Texte de lecture:
----

L’annonce du parquet de Stockholm relance un feuilleton judiciaire qui dure depuis près d’une décennie, pendant laquelle Julian Assange et ses soutiens n’auront eu de cesse de dénoncer une manœuvre destinée à le faire extrader vers les États-Unis pour y répondre des fuites de documents secrets américains par WikiLeaks.


C’est officiellement pour éviter cette extradition que l’Australien s’était réfugié en 2012 à l’ambassade d’Équateur à Londres. En son absence, et faute de pouvoir faire avancer l’enquête, la justice suédoise avait abandonné les poursuites en mai 2017.


Mais son arrestation spectaculaire le 11 avril à Londres avait ravivé l’espoir de la plaignante et de son avocate de le voir remis à la Suède en vue d’un procès avant la prescription échéant en août 2020.


«J’ai décidé aujourd’hui de rouvrir l’enquête», a annoncé Eva-Marie Persson, procureure adjointe, lors d’une conférence de presse.

----

Données fournies:
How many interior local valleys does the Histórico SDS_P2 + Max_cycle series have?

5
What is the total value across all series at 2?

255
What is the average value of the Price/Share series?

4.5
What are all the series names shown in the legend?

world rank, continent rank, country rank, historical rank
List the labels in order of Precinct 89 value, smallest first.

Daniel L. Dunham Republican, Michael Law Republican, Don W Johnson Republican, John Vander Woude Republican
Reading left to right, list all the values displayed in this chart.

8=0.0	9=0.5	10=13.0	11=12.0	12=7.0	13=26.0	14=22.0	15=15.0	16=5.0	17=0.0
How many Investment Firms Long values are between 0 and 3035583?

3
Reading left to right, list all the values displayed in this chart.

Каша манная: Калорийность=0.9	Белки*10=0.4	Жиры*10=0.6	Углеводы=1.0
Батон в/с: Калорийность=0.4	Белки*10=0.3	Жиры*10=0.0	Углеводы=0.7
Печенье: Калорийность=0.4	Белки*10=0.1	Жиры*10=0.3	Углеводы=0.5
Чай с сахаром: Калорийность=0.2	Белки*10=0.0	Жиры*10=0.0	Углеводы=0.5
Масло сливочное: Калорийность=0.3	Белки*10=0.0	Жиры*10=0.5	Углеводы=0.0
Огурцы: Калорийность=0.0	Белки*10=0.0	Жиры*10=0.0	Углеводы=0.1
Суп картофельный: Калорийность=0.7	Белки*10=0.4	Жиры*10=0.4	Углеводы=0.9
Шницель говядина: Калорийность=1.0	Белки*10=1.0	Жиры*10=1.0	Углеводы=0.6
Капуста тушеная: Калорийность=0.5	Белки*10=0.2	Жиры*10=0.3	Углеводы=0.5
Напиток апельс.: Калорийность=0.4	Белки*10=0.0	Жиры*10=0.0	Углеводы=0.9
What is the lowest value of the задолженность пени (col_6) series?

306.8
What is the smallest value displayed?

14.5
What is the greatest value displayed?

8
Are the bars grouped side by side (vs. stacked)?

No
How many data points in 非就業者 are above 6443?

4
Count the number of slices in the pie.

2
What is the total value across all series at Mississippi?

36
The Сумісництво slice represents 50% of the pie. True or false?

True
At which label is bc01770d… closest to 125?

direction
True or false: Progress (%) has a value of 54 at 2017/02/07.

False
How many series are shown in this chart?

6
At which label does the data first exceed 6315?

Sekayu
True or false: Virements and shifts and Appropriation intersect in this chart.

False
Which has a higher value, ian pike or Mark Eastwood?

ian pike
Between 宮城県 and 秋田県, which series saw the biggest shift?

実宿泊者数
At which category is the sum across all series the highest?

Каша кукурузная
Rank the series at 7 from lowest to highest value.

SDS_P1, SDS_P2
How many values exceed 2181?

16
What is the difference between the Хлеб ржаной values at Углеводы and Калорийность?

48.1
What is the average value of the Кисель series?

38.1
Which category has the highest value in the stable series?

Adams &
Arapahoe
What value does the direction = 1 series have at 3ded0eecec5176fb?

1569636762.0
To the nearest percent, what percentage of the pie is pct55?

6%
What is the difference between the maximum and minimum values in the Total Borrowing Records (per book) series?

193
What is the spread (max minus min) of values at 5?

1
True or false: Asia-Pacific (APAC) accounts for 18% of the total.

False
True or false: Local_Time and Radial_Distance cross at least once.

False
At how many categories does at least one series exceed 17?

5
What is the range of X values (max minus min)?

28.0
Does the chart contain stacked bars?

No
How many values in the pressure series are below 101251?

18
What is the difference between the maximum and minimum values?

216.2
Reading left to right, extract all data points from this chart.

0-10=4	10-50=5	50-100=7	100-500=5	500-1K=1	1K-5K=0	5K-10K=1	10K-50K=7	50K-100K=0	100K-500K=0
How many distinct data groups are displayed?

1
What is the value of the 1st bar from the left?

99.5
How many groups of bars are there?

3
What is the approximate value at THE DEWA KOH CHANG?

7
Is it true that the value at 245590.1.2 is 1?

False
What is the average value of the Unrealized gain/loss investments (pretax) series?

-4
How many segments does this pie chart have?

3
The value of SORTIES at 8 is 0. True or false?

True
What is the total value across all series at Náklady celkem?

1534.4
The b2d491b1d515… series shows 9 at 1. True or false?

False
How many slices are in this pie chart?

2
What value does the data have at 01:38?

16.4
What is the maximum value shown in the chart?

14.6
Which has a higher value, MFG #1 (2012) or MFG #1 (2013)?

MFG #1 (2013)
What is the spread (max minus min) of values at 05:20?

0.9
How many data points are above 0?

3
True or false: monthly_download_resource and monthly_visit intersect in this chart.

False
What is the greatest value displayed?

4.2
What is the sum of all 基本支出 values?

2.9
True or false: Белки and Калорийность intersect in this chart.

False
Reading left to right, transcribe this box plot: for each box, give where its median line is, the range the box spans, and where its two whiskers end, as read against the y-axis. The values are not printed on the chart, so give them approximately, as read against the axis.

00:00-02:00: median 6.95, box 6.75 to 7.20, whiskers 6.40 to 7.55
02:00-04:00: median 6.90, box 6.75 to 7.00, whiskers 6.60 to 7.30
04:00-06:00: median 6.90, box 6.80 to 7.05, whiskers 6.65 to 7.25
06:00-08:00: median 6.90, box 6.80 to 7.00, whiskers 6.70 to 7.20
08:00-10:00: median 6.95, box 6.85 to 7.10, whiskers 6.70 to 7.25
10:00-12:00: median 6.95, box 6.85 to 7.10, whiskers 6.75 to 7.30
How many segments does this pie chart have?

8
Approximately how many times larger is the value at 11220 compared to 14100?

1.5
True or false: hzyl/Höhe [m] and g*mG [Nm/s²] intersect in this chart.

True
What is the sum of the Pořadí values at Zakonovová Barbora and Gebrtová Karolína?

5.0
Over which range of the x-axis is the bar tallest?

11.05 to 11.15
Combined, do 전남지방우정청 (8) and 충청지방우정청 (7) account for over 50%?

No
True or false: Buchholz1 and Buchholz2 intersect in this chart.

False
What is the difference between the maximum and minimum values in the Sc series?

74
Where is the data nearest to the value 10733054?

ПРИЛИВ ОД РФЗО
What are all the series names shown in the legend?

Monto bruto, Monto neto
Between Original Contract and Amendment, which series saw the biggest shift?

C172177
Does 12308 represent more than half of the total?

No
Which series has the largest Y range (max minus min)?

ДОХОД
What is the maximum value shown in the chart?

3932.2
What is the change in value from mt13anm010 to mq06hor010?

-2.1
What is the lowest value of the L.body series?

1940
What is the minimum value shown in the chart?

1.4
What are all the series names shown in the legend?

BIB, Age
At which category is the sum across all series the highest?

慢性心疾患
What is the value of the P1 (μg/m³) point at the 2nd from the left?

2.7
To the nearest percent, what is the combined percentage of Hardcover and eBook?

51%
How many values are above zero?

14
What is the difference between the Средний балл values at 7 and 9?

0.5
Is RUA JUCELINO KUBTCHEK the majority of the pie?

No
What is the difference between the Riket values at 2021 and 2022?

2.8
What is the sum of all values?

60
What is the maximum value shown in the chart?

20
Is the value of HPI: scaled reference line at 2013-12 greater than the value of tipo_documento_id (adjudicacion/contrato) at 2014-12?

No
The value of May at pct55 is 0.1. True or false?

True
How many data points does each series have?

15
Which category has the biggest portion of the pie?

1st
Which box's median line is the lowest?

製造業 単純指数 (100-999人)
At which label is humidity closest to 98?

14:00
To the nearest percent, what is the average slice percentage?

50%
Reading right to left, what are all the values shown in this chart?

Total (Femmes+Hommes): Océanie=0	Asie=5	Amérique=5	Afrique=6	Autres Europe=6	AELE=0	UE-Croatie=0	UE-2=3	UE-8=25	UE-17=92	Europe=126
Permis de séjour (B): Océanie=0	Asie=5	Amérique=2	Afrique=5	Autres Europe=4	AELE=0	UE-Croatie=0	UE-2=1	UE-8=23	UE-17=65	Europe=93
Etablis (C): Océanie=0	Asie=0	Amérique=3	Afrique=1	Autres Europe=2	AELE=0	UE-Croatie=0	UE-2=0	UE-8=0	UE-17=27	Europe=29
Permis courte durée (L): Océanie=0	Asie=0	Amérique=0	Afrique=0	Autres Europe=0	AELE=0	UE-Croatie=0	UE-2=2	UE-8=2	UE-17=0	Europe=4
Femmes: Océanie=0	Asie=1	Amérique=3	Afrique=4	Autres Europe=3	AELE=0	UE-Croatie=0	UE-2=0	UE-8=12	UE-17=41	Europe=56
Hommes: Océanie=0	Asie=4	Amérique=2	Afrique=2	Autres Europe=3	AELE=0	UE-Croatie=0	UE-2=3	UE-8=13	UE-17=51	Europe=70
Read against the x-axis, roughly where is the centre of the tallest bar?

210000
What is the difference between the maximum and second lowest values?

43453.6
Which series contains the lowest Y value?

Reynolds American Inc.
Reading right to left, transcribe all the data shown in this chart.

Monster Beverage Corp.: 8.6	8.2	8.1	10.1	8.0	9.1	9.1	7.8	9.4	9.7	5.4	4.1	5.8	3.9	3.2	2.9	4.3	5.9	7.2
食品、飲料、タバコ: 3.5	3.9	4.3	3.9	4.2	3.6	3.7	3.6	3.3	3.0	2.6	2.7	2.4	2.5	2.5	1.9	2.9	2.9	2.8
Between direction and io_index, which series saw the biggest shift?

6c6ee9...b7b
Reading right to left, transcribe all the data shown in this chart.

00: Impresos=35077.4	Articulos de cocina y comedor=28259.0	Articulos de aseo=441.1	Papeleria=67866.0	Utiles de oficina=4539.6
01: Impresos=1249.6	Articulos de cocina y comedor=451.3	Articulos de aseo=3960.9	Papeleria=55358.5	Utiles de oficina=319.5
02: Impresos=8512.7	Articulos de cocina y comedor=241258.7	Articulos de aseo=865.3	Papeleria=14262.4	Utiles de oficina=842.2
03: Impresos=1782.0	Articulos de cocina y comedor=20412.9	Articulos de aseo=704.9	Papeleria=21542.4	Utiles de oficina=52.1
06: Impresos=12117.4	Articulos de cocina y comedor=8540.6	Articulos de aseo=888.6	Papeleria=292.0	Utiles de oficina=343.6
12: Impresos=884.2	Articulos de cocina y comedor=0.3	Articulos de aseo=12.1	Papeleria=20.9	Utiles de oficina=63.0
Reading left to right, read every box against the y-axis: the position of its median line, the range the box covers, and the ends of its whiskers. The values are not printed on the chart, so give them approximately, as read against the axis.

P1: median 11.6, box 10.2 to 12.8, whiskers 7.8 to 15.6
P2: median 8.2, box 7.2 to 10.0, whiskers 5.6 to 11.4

----

Consigne:
Rédigez la suite du texte sur la réouverture de l’enquête suédoise visant Julian Assange, à partir de sa dernière phrase.

Résultat obtenu:
«M. Assange étant sorti de l’ambassade équatorienne, les circonstances sont réunies pour demander sa remise (à la Suède) en vertu d’un mandat d’arrêt européen, ce qui n’était pas le cas avant le 11 avril», a-t-elle ajouté.


Le parquet va lancer dans les plus brefs délais un mandat d’arrêt européen à l’encontre de M. Assange.


«Totalement innocent»


Âgée d’une trentaine d’années à l’époque des faits, la plaignante avait rencontré son agresseur présumé lors d’une conférence de WikiLeaks à Stockholm. Elle l’accuse d’avoir engagé un rapport sexuel dans la nuit du 16 au 17 août pendant qu’elle dormait et sans préservatif, alors qu’elle lui avait à plusieurs reprises refusé tout rapport non protégé.


Julian Assange a toujours soutenu qu’elle était consentante et avait accepté de ne pas utiliser de préservatif.


L’Australien avait été interrogé le 31 août 2010 par la police suédoise à Stockholm au sujet d’une plainte pour agression sexuelle déposée par une première jeune femme pour des faits présumés commis le 13 août. Cette procédure a été frappée par la prescription en 2015.


Il n’avait en revanche jamais été entendu au sujet de la plainte pour viol d’une autre jeune femme, jusqu’à son audition à l’ambassade équatorienne en novembre 2016 par un procureur équatorien en présence d’une magistrate instructrice suédoise.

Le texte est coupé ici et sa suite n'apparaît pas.